Your instructions | Please set down, word for word, the rows starting at the line containing "kingdom: Plantae" and ending at the line containing "scientific name: Pelargonium betulinum", both included.

Supplied information |
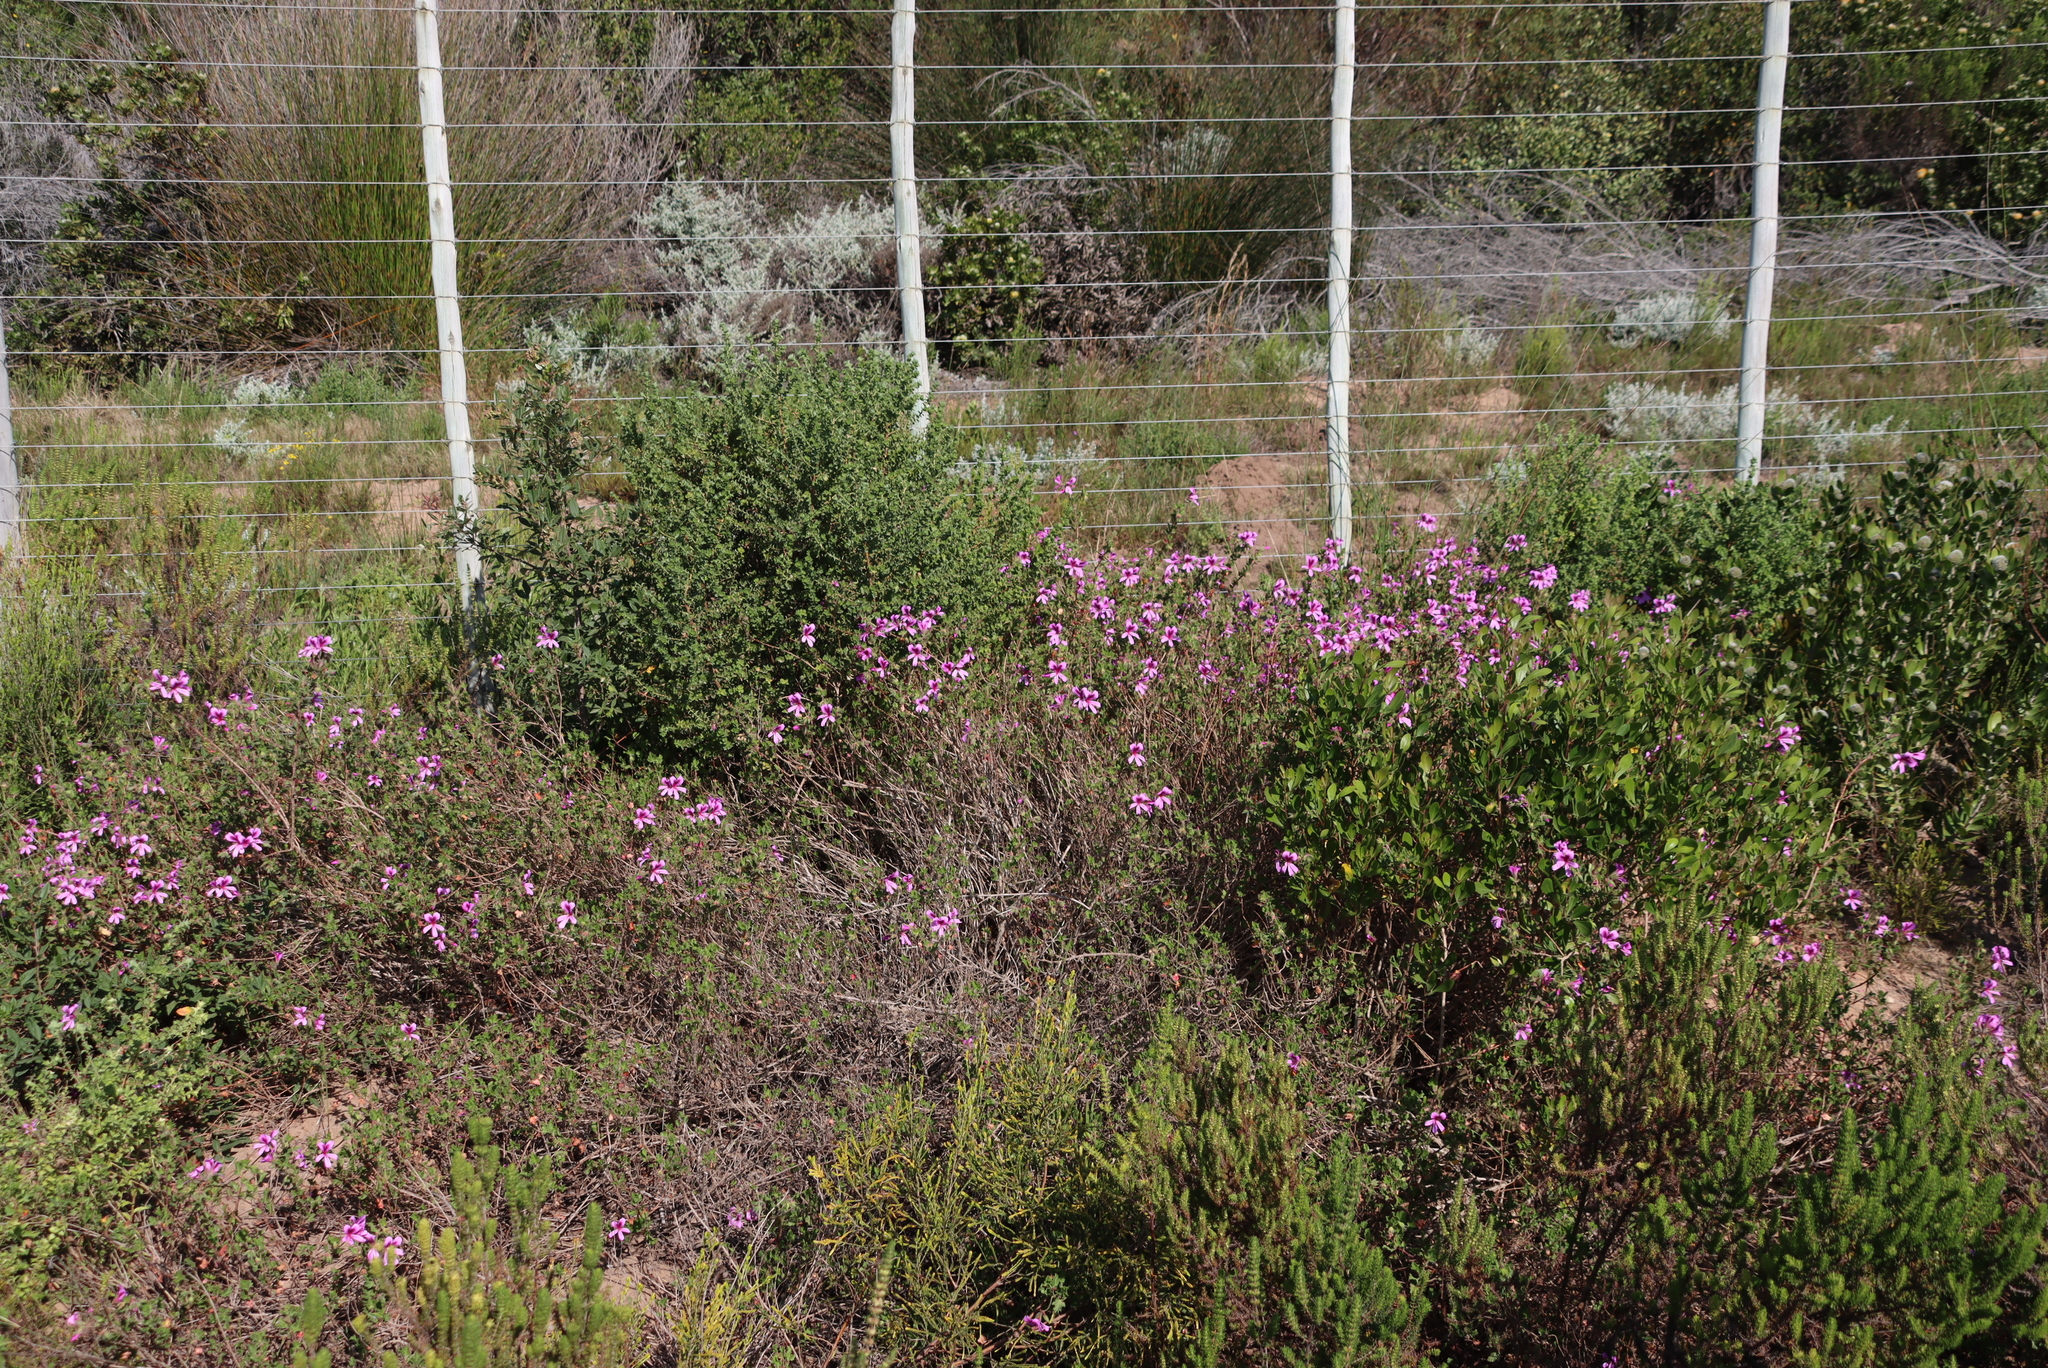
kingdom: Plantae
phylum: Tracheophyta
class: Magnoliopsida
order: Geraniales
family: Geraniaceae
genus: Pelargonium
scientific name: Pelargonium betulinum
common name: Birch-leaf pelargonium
==
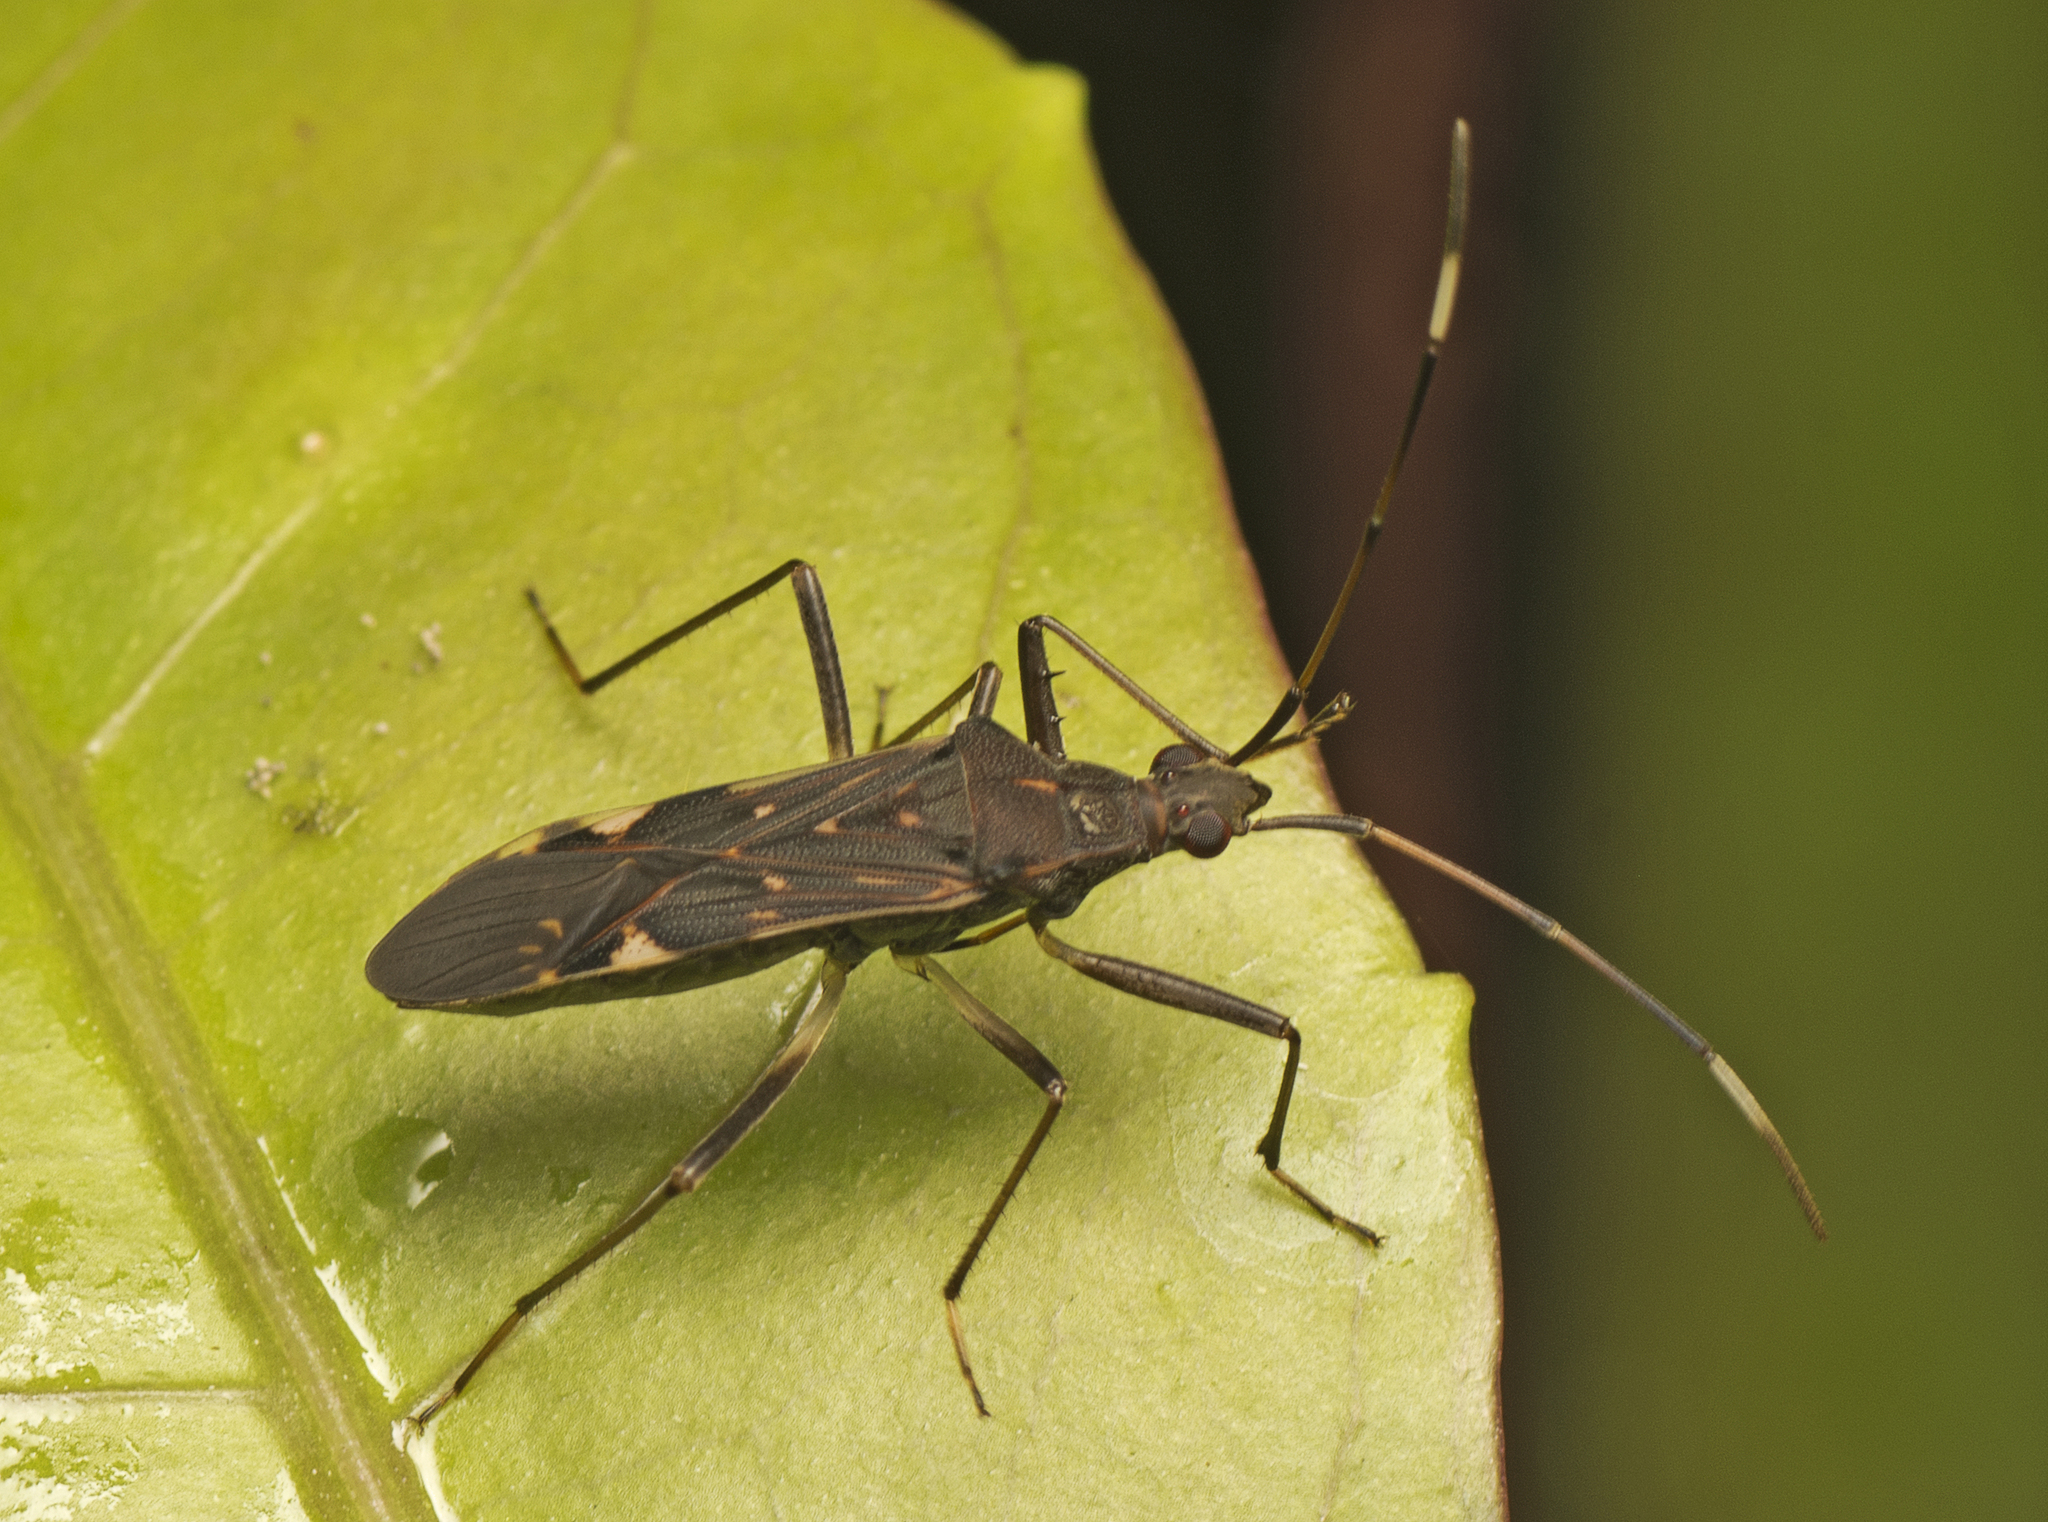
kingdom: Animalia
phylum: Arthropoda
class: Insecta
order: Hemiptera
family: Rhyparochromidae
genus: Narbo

Result of this task |
kingdom: Plantae
phylum: Tracheophyta
class: Magnoliopsida
order: Geraniales
family: Geraniaceae
genus: Pelargonium
scientific name: Pelargonium betulinum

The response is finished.